Building More Operators

Our current goal is to get back to the Schrödinger equation, this time expressed in a basis. To do this, we need to build the kinetic and potential energy operators from our position and momentum operators. We use our knowledge of classical mechanics as a guide to do this building, by following the same functional form. The kinetic energy can be expressed in terms of the momentum and mass, so we have:

\[ \widehat {KE} = \dfrac{\widehat p^2}{2m} \]

[Note: The mass is a c-number, so there is no need to go out of our way to express it as an operator.]

What does "squaring" an operator mean? Well, if a square operator acts on a wave function, then it essentially acts twice. That is, it acts once, creating a new wave function, then acts again, creating another. In momentum space, the kinetic energy operator is simply just the square of the momentum divided by twice the mass. But in position space, where the momentum vector is proportional to a derivative, it is proportional to the second derivative:

\[ \widehat {KE}_x = \dfrac{1}{2m} \left[ -i\hbar \dfrac{d}{dx}\right] \left[ -i\hbar \dfrac{d}{dx}\right] = -\dfrac{\hbar^2}{2m}\dfrac{d^2}{dx^2} \]

What about the potential energy? Well, we can't build that unless we know the specific conditions to which the particle is subjected. One thing we will do, however, is assume that the potential energy function does not vary with momentum (or time). This means that it can be built strictly out of combinations of \(x\)'s:

\[ \widehat {PE}_x = V\left(x\right) \]

Schrödinger's Equation

At last we can write down Schrödinger's equation in terms of the wave function. If we use position space, then we have the kinetic energy giving us a second derivative, while the potential energy operator becomes just a function of \(x\).
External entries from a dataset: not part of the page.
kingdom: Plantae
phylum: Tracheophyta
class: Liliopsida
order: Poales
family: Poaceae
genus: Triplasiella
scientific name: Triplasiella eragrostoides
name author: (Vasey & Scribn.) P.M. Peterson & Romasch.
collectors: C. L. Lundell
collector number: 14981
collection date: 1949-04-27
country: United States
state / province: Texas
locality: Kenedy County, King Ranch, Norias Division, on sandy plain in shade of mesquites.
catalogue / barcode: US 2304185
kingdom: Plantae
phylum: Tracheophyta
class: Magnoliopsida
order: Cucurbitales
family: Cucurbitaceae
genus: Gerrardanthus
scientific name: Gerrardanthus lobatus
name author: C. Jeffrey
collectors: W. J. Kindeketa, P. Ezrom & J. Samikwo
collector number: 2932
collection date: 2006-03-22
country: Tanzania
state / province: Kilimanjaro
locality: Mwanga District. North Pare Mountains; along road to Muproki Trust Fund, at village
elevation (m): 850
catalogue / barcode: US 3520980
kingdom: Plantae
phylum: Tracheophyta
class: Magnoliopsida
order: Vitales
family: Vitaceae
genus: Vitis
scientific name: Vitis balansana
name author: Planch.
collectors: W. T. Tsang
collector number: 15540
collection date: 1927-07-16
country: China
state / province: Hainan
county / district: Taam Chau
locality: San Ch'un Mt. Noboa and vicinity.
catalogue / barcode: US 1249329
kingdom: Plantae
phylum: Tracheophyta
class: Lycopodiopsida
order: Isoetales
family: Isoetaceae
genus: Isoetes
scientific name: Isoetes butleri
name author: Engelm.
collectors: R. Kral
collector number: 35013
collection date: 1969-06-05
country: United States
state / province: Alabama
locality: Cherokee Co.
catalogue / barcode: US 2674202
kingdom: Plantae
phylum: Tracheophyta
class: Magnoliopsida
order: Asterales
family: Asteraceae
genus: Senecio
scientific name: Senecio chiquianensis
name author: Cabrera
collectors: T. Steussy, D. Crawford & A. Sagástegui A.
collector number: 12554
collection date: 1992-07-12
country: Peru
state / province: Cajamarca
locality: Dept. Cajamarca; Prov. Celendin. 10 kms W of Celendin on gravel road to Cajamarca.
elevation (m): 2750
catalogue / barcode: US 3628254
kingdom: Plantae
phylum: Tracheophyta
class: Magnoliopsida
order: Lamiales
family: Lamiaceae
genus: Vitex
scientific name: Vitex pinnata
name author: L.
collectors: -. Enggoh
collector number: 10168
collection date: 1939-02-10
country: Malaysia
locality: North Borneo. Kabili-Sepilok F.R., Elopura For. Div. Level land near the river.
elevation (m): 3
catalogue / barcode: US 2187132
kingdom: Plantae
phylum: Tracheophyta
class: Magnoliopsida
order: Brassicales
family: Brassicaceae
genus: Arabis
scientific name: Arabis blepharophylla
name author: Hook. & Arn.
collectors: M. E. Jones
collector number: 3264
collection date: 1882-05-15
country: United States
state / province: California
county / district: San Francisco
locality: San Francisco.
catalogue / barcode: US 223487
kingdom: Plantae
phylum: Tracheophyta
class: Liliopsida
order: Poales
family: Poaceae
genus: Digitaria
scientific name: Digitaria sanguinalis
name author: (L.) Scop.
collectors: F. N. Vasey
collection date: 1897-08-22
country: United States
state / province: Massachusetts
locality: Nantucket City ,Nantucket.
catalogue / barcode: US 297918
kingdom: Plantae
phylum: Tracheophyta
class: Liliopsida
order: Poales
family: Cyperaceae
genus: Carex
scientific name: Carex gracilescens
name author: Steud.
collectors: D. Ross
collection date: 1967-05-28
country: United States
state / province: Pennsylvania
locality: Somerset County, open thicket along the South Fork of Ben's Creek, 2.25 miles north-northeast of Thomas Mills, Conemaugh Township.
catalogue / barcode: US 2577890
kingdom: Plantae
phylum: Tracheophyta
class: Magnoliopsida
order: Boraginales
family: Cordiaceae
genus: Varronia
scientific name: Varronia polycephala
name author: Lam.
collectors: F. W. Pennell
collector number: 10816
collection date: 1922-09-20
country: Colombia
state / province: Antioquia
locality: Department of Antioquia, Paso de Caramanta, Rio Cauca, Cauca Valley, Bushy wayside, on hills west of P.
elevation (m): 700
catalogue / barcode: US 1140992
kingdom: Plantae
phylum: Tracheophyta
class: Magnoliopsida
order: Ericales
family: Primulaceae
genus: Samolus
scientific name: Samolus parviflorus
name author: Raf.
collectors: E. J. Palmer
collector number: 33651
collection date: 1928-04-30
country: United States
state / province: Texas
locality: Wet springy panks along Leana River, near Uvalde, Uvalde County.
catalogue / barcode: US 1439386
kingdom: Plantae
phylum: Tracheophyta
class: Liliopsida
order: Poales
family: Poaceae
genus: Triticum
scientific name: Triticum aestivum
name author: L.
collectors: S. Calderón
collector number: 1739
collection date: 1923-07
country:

Including Equation 2.2.1 and Equation 2.28, we have:

\[ \widehat H \psi\left(x,t\right) = i\hbar \dfrac{\partial}{\partial t} \psi\left(x,t\right) \;\;\; \Rightarrow \;\;\; -\dfrac{\hbar^2}{2m}\dfrac{\partial^2}{\partial x^2}\psi\left(x,t\right) + V\left(x\right) \psi\left(x,t\right) = i\hbar \dfrac{\partial}{\partial t} \psi\left(x,t\right) \]

You'll notice that the derivatives that came from the momentum in the kinetic energy are written as partial derivatives here. This is because the wave function is a function of two variables.

Schrödinger's equation can also be expressed in momentum space, though the potential operator can become troublesome, with the \(x\) operators contained in the potential energy function having to be expressed as derivatives with respect to momentum. Technically it can be done, since whatever the function is, it can be expressed as a power series in \(x\), and then the \(n^{th}\) power of \(x\) simply converts into \(n\) consecutive derivatives. But this is likely to be a significantly tougher way to get the momentum space solution to Schrödinger's equation than solving the differential equation for the position space wave function, followed by taking a fourier transform to get the momentum space wave function.